> **Problem to work on**
The entries below are to be returned as written, with all pictures dropped.
*** Data under study
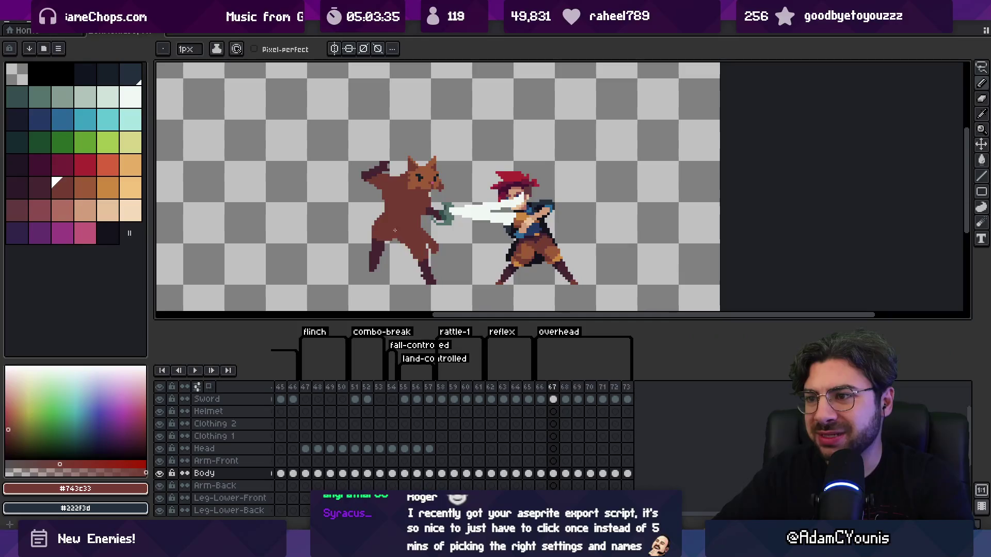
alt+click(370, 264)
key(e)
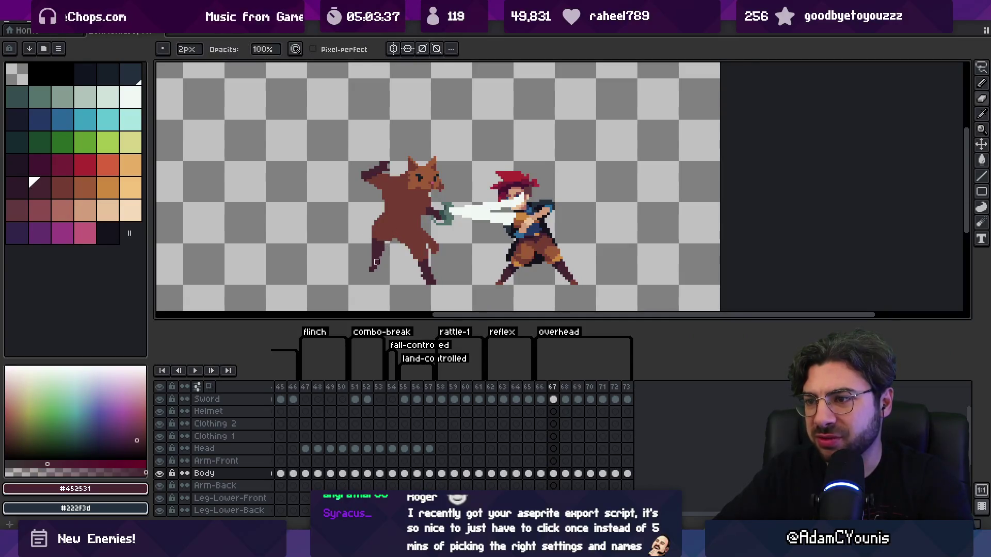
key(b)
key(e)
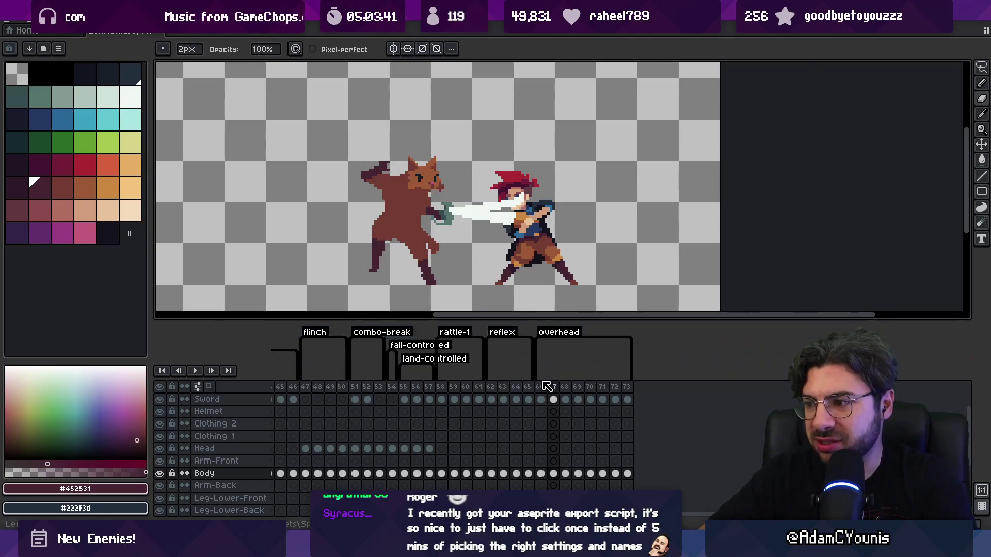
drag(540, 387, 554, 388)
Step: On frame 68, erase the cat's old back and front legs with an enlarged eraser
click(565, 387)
******
> **Answer area**
alt+click(370, 264)
key(e)
key(b)
key(e)
drag(540, 387, 554, 388)
Step: On frame 68, erase the cat's old back and front legs with an enlarged eraser
click(565, 387)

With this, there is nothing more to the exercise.